NEW YORK ( TheStreet.com) -- Deutsche Bank ( DB) announced that it will shutter PowerShares DB Crude Oil Double Long Exchange Traded Note ( DXO) as the war against energy "speculators" claims its first exchange-traded product.

The ETF industry has been under fire all summer and the battle is being waged on multiple fronts by multiple regulatory groups. DXO, unfortunately, was caught in dual crossfire: It is a futures-based commodity fund and it is leveraged.

Futures-based commodity funds like DXO and U.S. Natural Gas ( UNG) have been under fire this summer as the Commodities Futures Trading Commission holds hearings.
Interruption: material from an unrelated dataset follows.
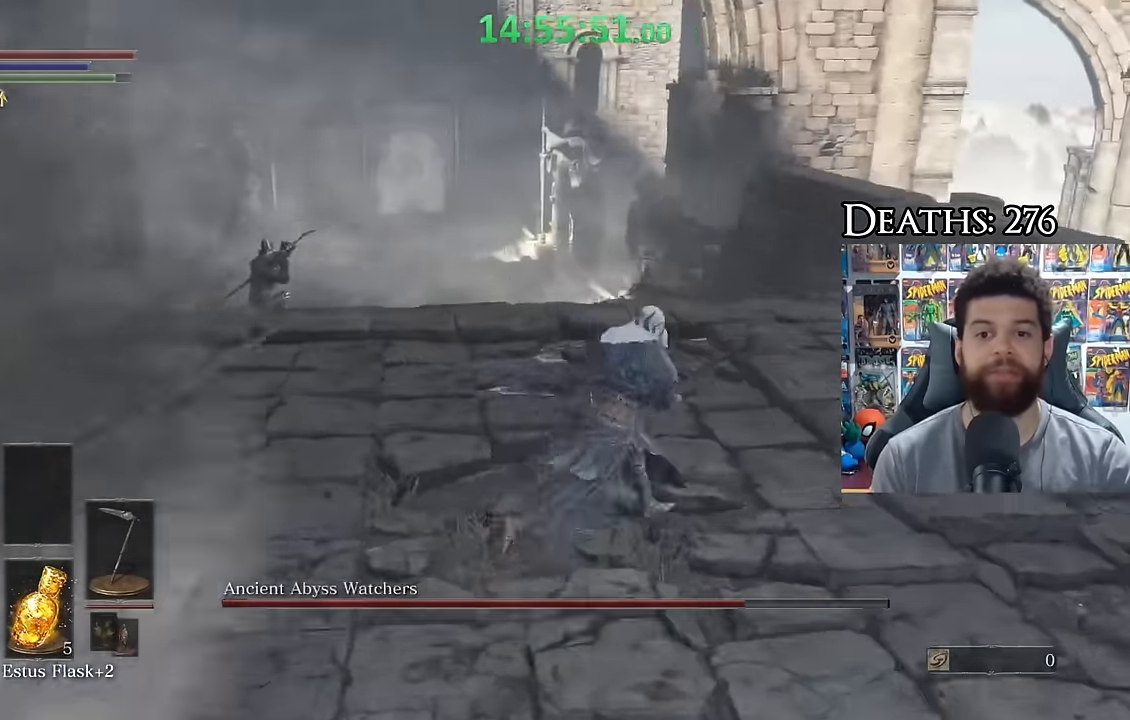
{"buttons": ["B"], "right_stick": "center", "button_events": []}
It is expected that upcoming regulation will limit the number of futures contracts that each fund can own in an effort to cap the effect that any single fund can have on the market.

In an announcement yesterday, Deutsche Bank alerted investors that it would be redeeming the $425 million in outstanding DXO notes. The press release from Deutsche Bank notes that "limitations imposed by the exchange on which Deutsche Bank manages the exposure of the Notes have resulted in a 'regulatory event' as defined in the terms of the Notes, which has caused Deutsche Bank to redeem the Notes."

According to the Financial Times, the CFTC has denied any action against DXO. This statement seems to be irrelevant, since DXO, along with other futures-based commodity funds, have been backed into a corner.

As financial regulation becomes the new pet cause of politicians in Washington, one of the first targets is "energy speculators" who manipulate the spot prices of popular commodities like gas and oil. About a year after the oil bubble burst and crushed shares of funds like U.S. Oil ( USO), the CFTC is examining the effect that passive indexing instruments like ETFs have on commodities prices.